Citation de gerald :


Ouais c'est compliqué...parce que dans ce cas, le préjudice dépendrait de l'opération effectuée par les héritiers. ça colle pas!
;)

C'est, à mon avis, exactement ça qu'il cherche à faire valoir.

En fait, c'est un petit peu plus subtil...

Le notaire se réfère à l'arrêt de la Cour de Cassation suivant (Civ1, 15 février 2005). Extrait :
Citation :


Cour de Cassation Chambre civile 1
Audience publique du 15 février 2005 Cassation
N° de pourvoi : 03-12273 Inédit
(…)

• **Données enregistrées**

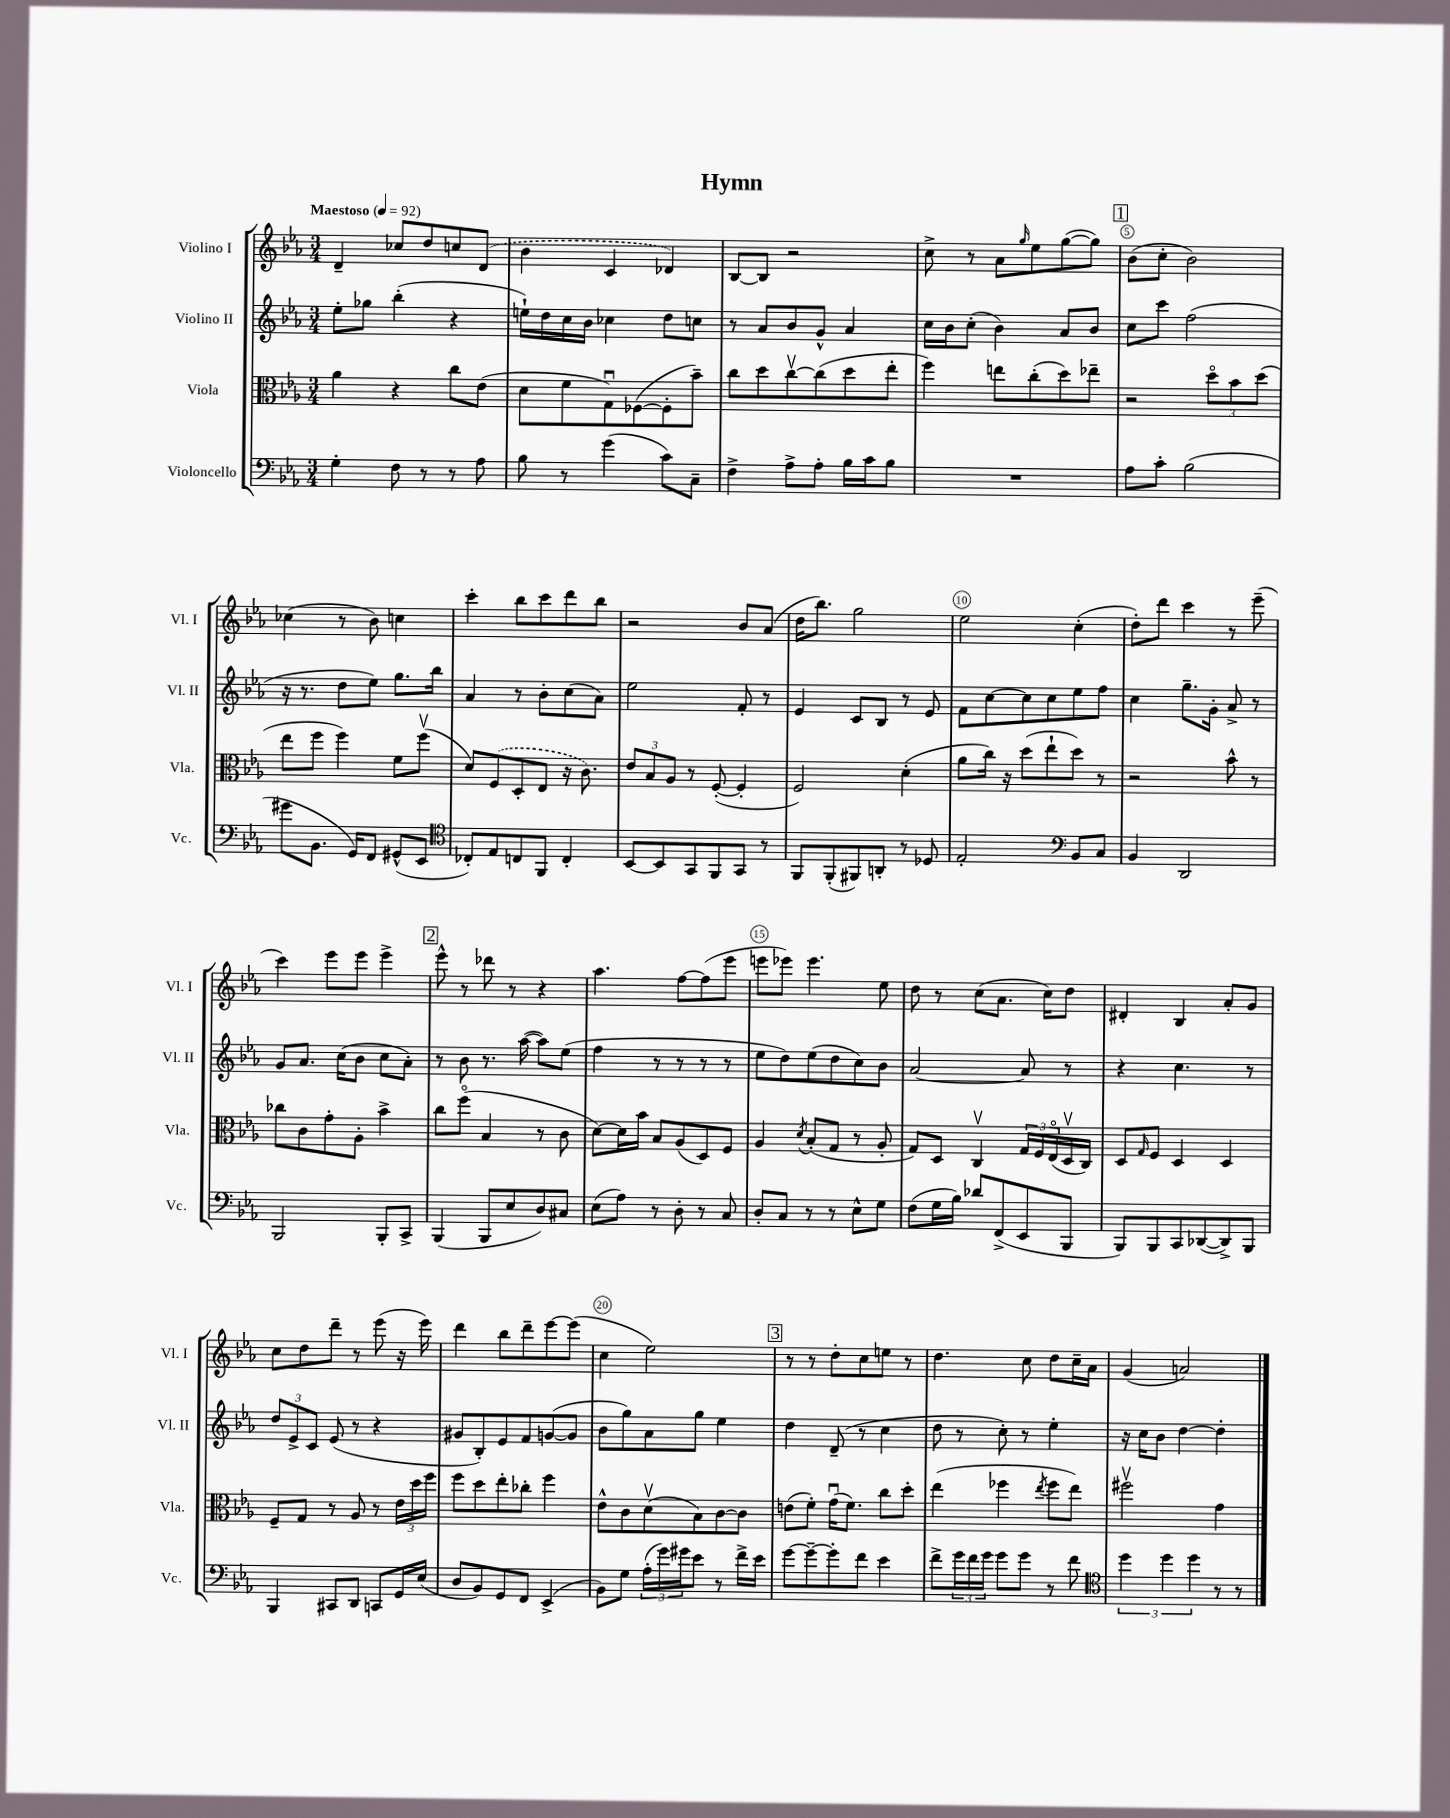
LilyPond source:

• **Travail demandé**
1. Répondez aux questions suivantes d'après l'article :
(a) Selon la phrase « Ouais c'est compliqué... », de quoi dépendrait le préjudice ?
(b) De quelle date est l'arrêt de la Cour de Cassation auquel se réfère le notaire ?
(c) Quel est le numéro de pourvoi de cet arrêt ?
2. Traduisez en anglais, s'il vous plaît, la phrase suivante de l'article : « Le notaire se réfère à l'arrêt de la Cour de Cassation suivant (Civ1, 15 février 2005). »

• **Réponses complètes**
1.
(a) De l'opération effectuée par les héritiers.
(b) Du 15 février 2005.
(c) 03-12273.

2. The notary refers to the following ruling of the Court of Cassation (Civ1, February 15, 2005).